The report, published by retail research group Verdict, said mass market operators such as Marks & Spencer, Next and Bhs would continue to lose market share to niche retailers like Ted Baker and Boden.
High-end retailers have increased their share of the 19.4 billion pound womenswear market by 7.5 percentage points over the last five years, during which time mid-market groups have seen their share shrink by 11.2 points, said the report.
"With shoppers having less to spend and becoming more selective in what they buy, clothing retailers will have to stand out from the crowd to win market share, and it is retailers in the largest segment of the market, the middle, that are losing out," said Verdict analyst Maureen Hinton.

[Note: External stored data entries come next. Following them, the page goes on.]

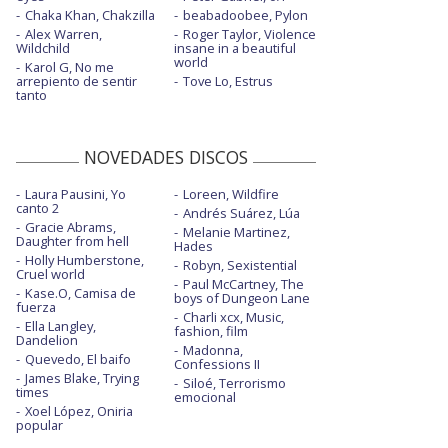
Chaka Khan, Chakzilla
beabadoobee, Pylon
Alex Warren,
Roger Taylor, Violence
Wildchild
insane in a beautiful
world
Karol G, No me
arrepiento de sentir
Tove Lo, Estrus
tanto
NOVEDADES DISCOS
Laura Pausini, Yo
Loreen, Wildfire
canto 2
Andrés Suárez, Lúa
Gracie Abrams,
Melanie Martinez,
Daughter from hell
Hades
Holly Humberstone,
Robyn, Sexistential
Cruel world
Paul McCartney, The
Kase.O, Camisa de
boys of Dungeon Lane
fuerza
Charli xcx, Music,
Ella Langley,
fashion, film
Dandelion
Madonna,
Quevedo, El baifo
Confessions II
James Blake, Trying
Siloé, Terrorismo
times
emocional
Xoel López, Oniria
popular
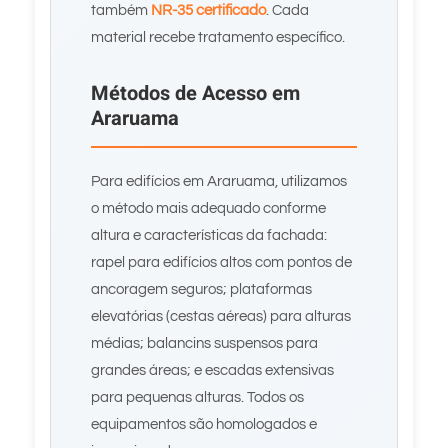
também
NR-35 certificado
. Cada
material recebe tratamento específico.
Métodos de Acesso em
Araruama
Para edifícios em Araruama, utilizamos
o método mais adequado conforme
altura e características da fachada:
rapel para edifícios altos com pontos de
ancoragem seguros; plataformas
elevatórias (cestas aéreas) para alturas
médias; balancins suspensos para
grandes áreas; e escadas extensivas
para pequenas alturas. Todos os
equipamentos são homologados e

Although price-led value retailers have increased their share of the womenswear market by 3.7 percentage points to 24.6 percent since 2003, Verdict said growth in the value segment would slow as demand falls and cost inflation pushes prices up.
"The low cost, low price, high volume trend of the past decade is being replaced by a higher cost, higher price, lower volume model that is better suited to the demands of a changing consumer. The benefit of this is that it operates on a higher margin and can produce higher profit levels," said Hinton.
Verdict forecasts that volume growth in the clothing market will shrink to 2.9 percent over the next five years from 6.7 percent between 2002 and 2007 as consumers shun anonymous high volume goods.
"Consumers are saturated by product from recent years of indulgence and in the current economic environment are being more discerning with their spending," said Jeremy Rance, national head of retail and wholesale for Barclays Commercial in response to the report.
"This is having an impact on the middle market as shoppers buy fewer items but switch to niche and premium brands which have more identity or trade down to value retailers."